Instruction:
Find the line containing "turunan akan ditampilkan dalam" in the entries below. Restate it and each line after it, word for word, up to and including the line containing "ebta.setiawan || gmail || com".

________________________________________

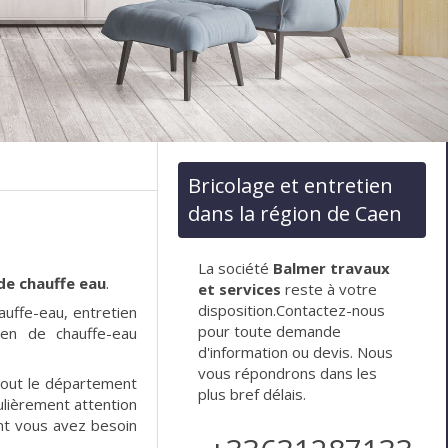
Bricolage et entretien
dans la région de Caen
La société
Balmer travaux
de chauffe eau
.
et services
reste à votre
disposition.Contactez-nous
auffe-eau, entretien
pour toute demande
ien de chauffe-eau
d'information ou devis. Nous
vous répondrons dans les
 tout le département
plus bref délais.
culièrement attention
ont vous avez besoin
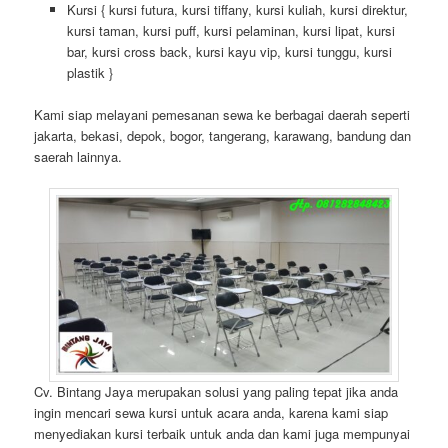
Kursi { kursi futura, kursi tiffany, kursi kuliah, kursi direktur,
kursi taman, kursi puff, kursi pelaminan, kursi lipat, kursi
bar, kursi cross back, kursi kayu vip, kursi tunggu, kursi
plastik }
Kami siap melayani pemesanan sewa ke berbagai daerah seperti
jakarta, bekasi, depok, bogor, tangerang, karawang, bandung dan
saerah lainnya.
Cv. Bintang Jaya merupakan solusi yang paling tepat jika anda
ingin mencari sewa kursi untuk acara anda, karena kami siap
menyediakan kursi terbaik untuk anda dan kami juga mempunyai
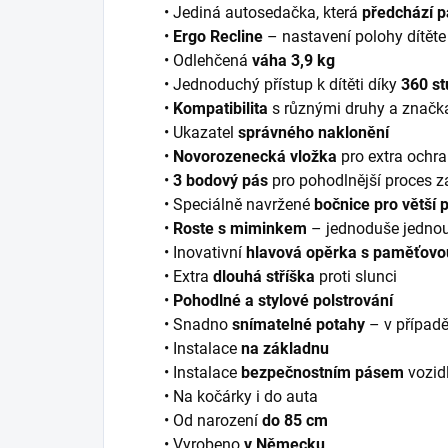
• Jediná autosedačka, která
předchází p
•
Ergo Recline
– nastavení polohy dítěte
• Odlehčená
váha 3,9 kg
• Jednoduchý přístup k dítěti díky
360 st
•
Kompatibilita
s různými druhy a značk
• Ukazatel
správného naklonění
•
Novorozenecká vložka
pro extra ochr
•
3 bodový pás
pro pohodlnější proces z
• Speciálně navržené
bočnice pro větší 
•
Roste s miminkem
– jednoduše jednou 
• Inovativní
hlavová opěrka s paměťovo
• Extra
dlouhá stříška
proti slunci
•
Pohodlné a stylové polstrování
• Snadno
snímatelné potahy
– v případě
• Instalace
na základnu
• Instalace
bezpečnostním pásem
vozid
• Na kočárky i do auta
• Od narození
do 85 cm
• Vyrobeno
v Německu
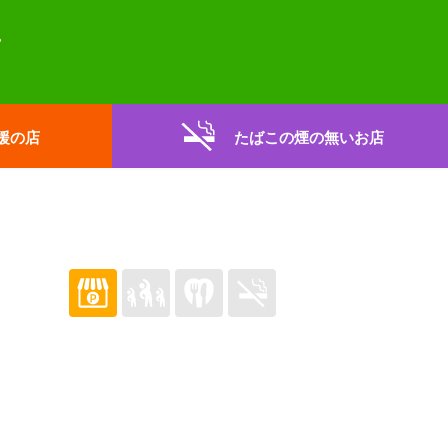
援の店
たばこの煙の無いお店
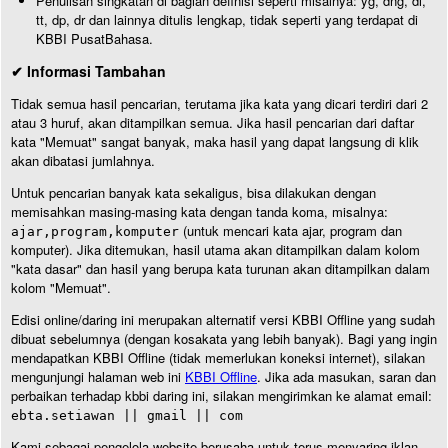
Penulisan singkatan di bagian definisi seperti misalnya: yg, dng, dl,
tt, dp, dr dan lainnya ditulis lengkap, tidak seperti yang terdapat di
KBBI PusatBahasa.
✔ Informasi Tambahan
Tidak semua hasil pencarian, terutama jika kata yang dicari terdiri dari 2
atau 3 huruf, akan ditampilkan semua. Jika hasil pencarian dari daftar
kata "Memuat" sangat banyak, maka hasil yang dapat langsung di klik
akan dibatasi jumlahnya.
Untuk pencarian banyak kata sekaligus, bisa dilakukan dengan
memisahkan masing-masing kata dengan tanda koma, misalnya:
(untuk mencari kata ajar, program dan
ajar,program,komputer
komputer). Jika ditemukan, hasil utama akan ditampilkan dalam kolom
"kata dasar" dan hasil yang berupa kata turunan akan ditampilkan dalam
kolom "Memuat".
Edisi online/daring ini merupakan alternatif versi KBBI Offline yang sudah
dibuat sebelumnya (dengan kosakata yang lebih banyak). Bagi yang ingin
mendapatkan KBBI Offline (tidak memerlukan koneksi internet), silakan
mengunjungi halaman web ini
KBBI Offline
. Jika ada masukan, saran dan
perbaikan terhadap kbbi daring ini, silakan mengirimkan ke alamat email:
ebta.setiawan || gmail || com
Kami sebagai pengelola website berusaha untuk terus menyaring iklan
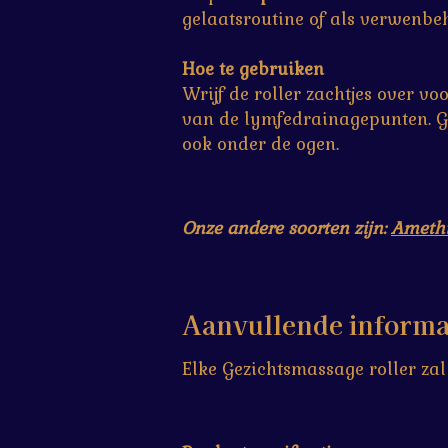
r
r
r
r
0
gelaatsroutine of als verwenbe
e
e
e
e
s
n
n
n
n
t
Hoe te gebruiken
e
Wrijf de roller zachtjes over v
r
van de lymfedrainagepunten. Ge
r
ook onder de ogen.
e
n
Onze andere soorten zijn:
Amethi
Aanvullende informa
Elke Gezichtsmassage roller zal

________________________________________

Response area:
"kata dasar" dan hasil yang berupa kata turunan akan ditampilkan dalam
kolom "Memuat".
Edisi online/daring ini merupakan alternatif versi KBBI Offline yang sudah
dibuat sebelumnya (dengan kosakata yang lebih banyak). Bagi yang ingin
mendapatkan KBBI Offline (tidak memerlukan koneksi internet), silakan
mengunjungi halaman web ini
KBBI Offline
. Jika ada masukan, saran dan
perbaikan terhadap kbbi daring ini, silakan mengirimkan ke alamat email:
ebta.setiawan || gmail || com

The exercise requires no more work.